Ihre Vorgesetzten hatten zugestimmt – und das sogar ermutigt. Sie war sich sicher, dass sie ihren Spaß hätten, wenn sie wüssten, dass sie die meiste Zeit damit verbrachte, in zahlreichen Sportstudios und Trainingseinrichtungen, ihren Körper in bessere Form zu bekommen und ihre Instinkte und Fähigkeiten zu schärfen. Sie hatte eine solide Basis für all die wichtigen Dinge. Sie war geschickt im Nahkampf. Sie war unheimlich gut mit einer Schusswaffe. Sie war stärker als die meisten anderen Frauen, mit denen sie zur Akademie gegangen war.
Aber Mackenzie White wollte sich immer noch weiter verbessern.
Deswegen trainierte sie schon acht Tage in ihrem zweiwöchigen Urlaub in einem privaten Sportstudio. Sie drängte sich von der Ecke von einem der mehreren Boxringen weg und nickte ihrem Sparringpartner zu. Sie trat in eine zweite Übungsrunde und ging völlig davon aus besiegt zu werden. Und das war okay.
Sie trainierte erst seit über einem Monat im Muay Thai. Sie war gut genug darin geworden, sodass sie sich gut dabei fühlte, einen weiteren weniger bekannten Kampfstil darin einzubringen.
Mithilfe eines Privatlehrers und viel Entschlossenheit hatte Mackenzie ebenfalls begonnen in Yaw-Yan zu trainieren, einem philippinischen Kickbox Stil. Die beiden zu vermischen war eher unorthodox, aber sie und ihr Trainer arbeiteten an einem Weg, beide zu nutzen. Es brachte Mackenzie körperlich an einen Punkt, wo ihre Schultern und ihre Waden sich wie Steinplatten anfühlten.
Sie fühlte diese Muskeln antworten, als sie zu ihrem Partner trat. Sie berührte die Handschuhe und nahm ihr Training wieder auf. Sie wich sofort einem Stoß aus und konterte mit einem tiefen Schlag.
Es war ein wenig, als wenn sie einen neuen Tanzstil lernte. Mackenzie hatte als Mädchen Tanzstunden gehabt und hatte nie die Wichtigkeit von Fußarbeit und Konzentration vergessen. Das waren Disziplinen, die sie bei ihrem ersten Job als Straßenpolizistin mitnahm, dann in ihrem Job als Detektivin draußen in Nebraska. Diese Grunddisziplin hatte ihr auch immens als FBI-Agentin geholfen und ihr Leben mehr als einmal gerettet.
Sie kam auch zurück, als sie kämpfte.
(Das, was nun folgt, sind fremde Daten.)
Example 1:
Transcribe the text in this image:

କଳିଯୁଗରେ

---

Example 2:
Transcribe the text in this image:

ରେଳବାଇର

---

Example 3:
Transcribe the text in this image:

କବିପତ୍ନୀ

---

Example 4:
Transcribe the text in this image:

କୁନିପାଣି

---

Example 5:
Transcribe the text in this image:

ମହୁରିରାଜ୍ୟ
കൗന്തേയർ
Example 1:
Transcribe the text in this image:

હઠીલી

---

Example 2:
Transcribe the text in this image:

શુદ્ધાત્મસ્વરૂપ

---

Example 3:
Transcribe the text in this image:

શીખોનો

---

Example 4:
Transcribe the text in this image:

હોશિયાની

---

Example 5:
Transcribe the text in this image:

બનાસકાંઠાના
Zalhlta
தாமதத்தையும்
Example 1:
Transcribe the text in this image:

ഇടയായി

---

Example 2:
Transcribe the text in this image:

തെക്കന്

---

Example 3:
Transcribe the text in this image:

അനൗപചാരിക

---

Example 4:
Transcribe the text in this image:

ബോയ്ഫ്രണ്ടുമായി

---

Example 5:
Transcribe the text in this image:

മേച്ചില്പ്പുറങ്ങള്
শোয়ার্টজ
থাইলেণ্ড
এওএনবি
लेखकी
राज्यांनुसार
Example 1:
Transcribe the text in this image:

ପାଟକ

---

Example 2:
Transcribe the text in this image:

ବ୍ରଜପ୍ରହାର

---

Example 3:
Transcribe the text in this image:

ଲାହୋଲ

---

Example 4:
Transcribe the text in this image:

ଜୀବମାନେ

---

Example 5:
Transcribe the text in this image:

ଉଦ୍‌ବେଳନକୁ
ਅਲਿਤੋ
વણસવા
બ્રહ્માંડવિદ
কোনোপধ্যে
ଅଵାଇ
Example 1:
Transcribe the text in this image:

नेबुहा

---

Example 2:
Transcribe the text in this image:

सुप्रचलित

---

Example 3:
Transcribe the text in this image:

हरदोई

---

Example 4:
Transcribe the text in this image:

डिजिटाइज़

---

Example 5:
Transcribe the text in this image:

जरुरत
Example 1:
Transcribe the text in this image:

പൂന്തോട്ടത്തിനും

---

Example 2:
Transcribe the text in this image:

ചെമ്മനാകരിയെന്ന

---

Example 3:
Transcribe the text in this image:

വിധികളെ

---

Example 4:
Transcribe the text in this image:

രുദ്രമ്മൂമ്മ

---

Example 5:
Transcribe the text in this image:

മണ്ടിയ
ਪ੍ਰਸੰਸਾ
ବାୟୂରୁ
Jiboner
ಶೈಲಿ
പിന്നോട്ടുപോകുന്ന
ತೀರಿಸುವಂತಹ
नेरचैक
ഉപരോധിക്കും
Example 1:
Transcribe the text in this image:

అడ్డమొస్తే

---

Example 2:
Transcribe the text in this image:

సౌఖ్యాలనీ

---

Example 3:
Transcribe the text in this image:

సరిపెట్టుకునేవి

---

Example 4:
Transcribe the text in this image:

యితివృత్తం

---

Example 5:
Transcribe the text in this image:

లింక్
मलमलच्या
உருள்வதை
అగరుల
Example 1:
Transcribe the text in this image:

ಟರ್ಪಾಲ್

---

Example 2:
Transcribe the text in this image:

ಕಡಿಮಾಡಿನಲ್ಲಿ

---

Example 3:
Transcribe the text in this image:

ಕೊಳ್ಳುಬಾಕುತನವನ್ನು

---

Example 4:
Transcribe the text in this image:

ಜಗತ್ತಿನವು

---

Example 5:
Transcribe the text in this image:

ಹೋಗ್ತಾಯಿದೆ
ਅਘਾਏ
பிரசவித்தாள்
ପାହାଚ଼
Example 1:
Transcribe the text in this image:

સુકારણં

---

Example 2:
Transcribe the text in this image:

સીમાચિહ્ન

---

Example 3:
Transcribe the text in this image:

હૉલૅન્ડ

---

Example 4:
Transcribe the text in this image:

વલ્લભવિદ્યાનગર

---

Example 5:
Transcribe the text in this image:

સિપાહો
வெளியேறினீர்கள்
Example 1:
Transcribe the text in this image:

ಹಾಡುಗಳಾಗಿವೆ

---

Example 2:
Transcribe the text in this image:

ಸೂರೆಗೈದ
Sie probierte ihre neuen Bewegungen und Anleitungen aus, nutzte eine Reihe von unteren Kicks und Ellbogen Angriffe, die mit mehr traditionellen Kickboxing Angriffen kombiniert wurden. Sie nutzte den überraschten Ausdruck bei ihrem Kampfpartner als Treibstoff, der sie motivierte. Klar es war nur Training, aber sie fühlte den Drang, auch hier erfolgreich zu sein.
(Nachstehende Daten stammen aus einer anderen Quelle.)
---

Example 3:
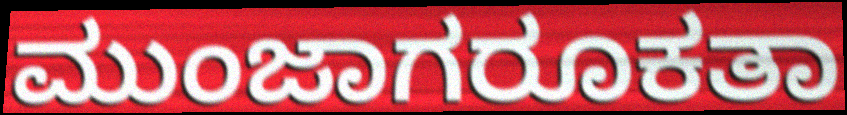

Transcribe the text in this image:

ಮುಂಜಾಗರೂಕತಾ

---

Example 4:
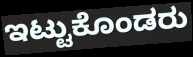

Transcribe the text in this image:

ಇಟ್ಟುಕೊಂಡರು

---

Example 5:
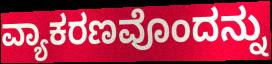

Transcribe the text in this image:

ವ್ಯಾಕರಣವೊಂದನ್ನು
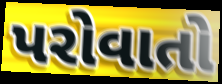
પરોવાતો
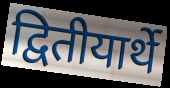
द्वितीयार्थे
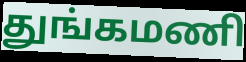
துங்கமணி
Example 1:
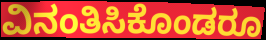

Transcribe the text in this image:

ವಿನಂತಿಸಿಕೊಂಡರೂ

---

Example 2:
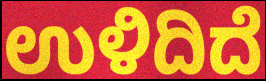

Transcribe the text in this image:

ಉಳಿದಿದೆ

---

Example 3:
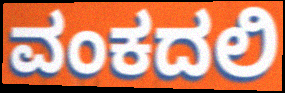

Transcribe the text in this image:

ವಂಕದಲಿ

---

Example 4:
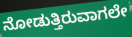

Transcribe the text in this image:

ನೋಡುತ್ತಿರುವಾಗಲೇ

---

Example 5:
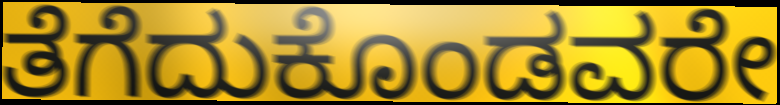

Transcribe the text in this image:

ತೆಗೆದುಕೊಂಡವರೇ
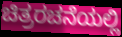
ಚಿತ್ರರಚನೆಯಲ್ಲಿ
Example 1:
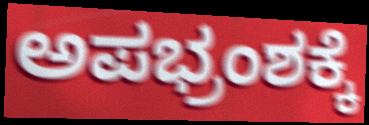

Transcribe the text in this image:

ಅಪಭ್ರಂಶಕ್ಕೆ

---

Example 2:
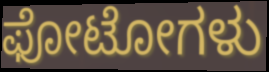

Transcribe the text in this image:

ಫೋಟೋಗಳು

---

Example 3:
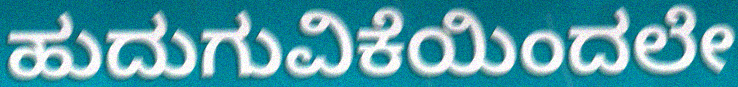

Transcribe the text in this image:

ಹುದುಗುವಿಕೆಯಿಂದಲೇ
Es half auch dabei, ihre Gedanken zu ordnen. Sie assoziierte jeden Schlag, Tritt oder Ellbogenschlag mit etwas aus ihrer Vergangenheit. Ein linker Schlag war für die Jahre der Verleugnung bei der Nebraska PD. Ein Rückhandangriff mit ihrer rechten zerschlug die Angst, die der Scarecrow Killer Fall in ihr aufgewühlt hatte. Ein Dreh- und Angelpunkt war ein Schlag auf das Herz des endlosen Stroms von Geheimnissen, die aus dem alten Fall ihres Vaters kamen.
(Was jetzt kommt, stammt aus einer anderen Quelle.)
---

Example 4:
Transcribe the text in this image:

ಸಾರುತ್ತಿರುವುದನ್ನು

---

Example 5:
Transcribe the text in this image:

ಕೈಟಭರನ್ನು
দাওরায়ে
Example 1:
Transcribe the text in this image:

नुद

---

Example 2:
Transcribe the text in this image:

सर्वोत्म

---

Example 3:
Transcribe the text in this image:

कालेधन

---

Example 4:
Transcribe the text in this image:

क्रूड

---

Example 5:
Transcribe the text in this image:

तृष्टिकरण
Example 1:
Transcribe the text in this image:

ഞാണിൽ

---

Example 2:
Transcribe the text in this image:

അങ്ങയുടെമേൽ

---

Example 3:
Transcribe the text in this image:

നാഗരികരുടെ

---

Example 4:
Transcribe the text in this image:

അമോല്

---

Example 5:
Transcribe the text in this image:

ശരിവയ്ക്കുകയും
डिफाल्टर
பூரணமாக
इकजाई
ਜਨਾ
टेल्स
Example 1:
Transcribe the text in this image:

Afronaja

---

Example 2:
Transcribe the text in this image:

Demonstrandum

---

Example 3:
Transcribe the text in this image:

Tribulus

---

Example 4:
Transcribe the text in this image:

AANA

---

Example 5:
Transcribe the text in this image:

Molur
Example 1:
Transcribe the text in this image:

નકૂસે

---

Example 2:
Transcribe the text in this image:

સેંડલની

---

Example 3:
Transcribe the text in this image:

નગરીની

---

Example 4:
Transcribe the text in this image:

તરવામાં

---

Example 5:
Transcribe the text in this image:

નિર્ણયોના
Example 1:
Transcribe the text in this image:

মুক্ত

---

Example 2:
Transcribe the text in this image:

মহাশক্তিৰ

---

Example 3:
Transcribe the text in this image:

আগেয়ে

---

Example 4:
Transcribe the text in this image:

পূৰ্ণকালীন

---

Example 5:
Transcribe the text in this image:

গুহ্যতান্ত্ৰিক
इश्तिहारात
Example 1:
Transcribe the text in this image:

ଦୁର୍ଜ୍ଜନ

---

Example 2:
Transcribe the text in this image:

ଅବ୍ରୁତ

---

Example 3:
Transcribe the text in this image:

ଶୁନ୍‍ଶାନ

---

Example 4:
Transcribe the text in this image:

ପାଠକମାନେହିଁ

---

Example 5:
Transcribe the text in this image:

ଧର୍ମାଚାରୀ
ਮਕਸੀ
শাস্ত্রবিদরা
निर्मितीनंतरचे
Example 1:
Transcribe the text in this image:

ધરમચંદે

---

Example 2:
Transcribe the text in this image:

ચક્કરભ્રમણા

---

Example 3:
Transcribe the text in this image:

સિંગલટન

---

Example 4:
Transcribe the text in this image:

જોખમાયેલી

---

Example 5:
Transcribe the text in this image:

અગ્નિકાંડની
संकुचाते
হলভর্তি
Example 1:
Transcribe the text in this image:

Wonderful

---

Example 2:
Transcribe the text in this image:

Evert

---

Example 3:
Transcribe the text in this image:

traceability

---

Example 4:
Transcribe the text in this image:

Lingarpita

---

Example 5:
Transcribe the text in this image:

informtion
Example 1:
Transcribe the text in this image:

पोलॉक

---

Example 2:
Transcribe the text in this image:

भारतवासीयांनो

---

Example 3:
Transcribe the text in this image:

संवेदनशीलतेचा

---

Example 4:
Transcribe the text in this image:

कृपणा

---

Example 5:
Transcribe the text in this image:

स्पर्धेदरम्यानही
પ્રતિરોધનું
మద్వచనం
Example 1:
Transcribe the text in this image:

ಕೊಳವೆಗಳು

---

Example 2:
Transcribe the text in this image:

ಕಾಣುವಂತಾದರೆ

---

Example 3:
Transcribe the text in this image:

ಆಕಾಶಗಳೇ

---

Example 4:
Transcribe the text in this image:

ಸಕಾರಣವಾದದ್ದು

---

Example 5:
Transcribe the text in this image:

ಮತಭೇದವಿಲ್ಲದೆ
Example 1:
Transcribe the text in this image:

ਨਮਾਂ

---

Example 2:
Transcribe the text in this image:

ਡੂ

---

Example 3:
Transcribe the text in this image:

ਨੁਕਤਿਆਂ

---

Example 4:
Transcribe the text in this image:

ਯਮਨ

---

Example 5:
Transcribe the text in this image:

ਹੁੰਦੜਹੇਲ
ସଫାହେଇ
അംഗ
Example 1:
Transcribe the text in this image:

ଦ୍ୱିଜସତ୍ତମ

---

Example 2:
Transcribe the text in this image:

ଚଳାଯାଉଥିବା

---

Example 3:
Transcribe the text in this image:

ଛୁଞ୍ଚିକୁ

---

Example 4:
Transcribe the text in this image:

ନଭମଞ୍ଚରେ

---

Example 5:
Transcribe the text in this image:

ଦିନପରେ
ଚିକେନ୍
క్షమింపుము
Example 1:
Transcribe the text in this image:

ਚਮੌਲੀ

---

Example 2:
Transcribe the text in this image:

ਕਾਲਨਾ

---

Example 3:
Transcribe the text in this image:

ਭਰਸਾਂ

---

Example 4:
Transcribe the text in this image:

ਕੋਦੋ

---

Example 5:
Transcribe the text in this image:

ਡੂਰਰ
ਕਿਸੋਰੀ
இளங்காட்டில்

Wenn sie ehrlich mit sich selbst war, war es der Fall, der sie dazu gebracht hatte, diese neuen Kampfdisziplinen zu erlernen – um sicherzugehen, dass sie sich als Kämpferin weiter entwickelte. Sie hatte eine Nachricht von jemandem bekommen der involviert war … jemand im Hintergrund, der anscheinend wusste, wer sie war.
Sie sah die Nachricht immer noch vor sich, während sie kämpfte.
Hör auf zu suchen …
Natürlich versuchte sie genau das Gegenteil zu tun. Und deswegen war sie gerade im Ring, ihr Blick fokussiert und ihre Muskeln so straff wie Violinstränge.
Als sie einen Schlag auf den Solarplexus ihres Gegners landete und dann einen Ellbogenschlag in die Rippen ihres Partners, wurde das Training von der Seite des Rings beendet. Der Schiedsrichter lächelte und nickte während er leise applaudierte.
“Okay, Mac”, sagte er. “Mach mal ne Pause okay? Du bist heute schon eineinhalb Stunden dabei.”
Mackenzie nickte, ging aus ihrer Haltung und schlug sich mit ihrem Trainingspartner ab – ein fünfundzwanzigjähriger Mann, der den Körperbau eines MMA Kämpfer hatte. Er gab ihr ein schnelles Grinsen über seinem Mundstück und kletterte schnell durch die Seile.
Mackenzie dankte dem Schiedsrichter und ging dann zur Umkleide. Ihre Muskeln taten weh, sodass sie fast zitterten, aber sie genoss es. Es hieß, das sie sich selbst antrieb und sich an neue Grenzen brachte.
Während sie duschte und anschließend in das stieg, was Ellington als ihr Sport Outfit bezeichnete (ein Muskelshirt und ein paar schwarzer dri-fit Leggings), erinnerte sie sich selbst daran, dass sie noch ein weiteres Training für heute hatte. Sie hoffte ihre Arme würden dann nicht mehr zittern. Sicherlich würde Ellington ihr helfen, aber sie musste mehrere schwere Kisten heute Nachmittag umhertragen.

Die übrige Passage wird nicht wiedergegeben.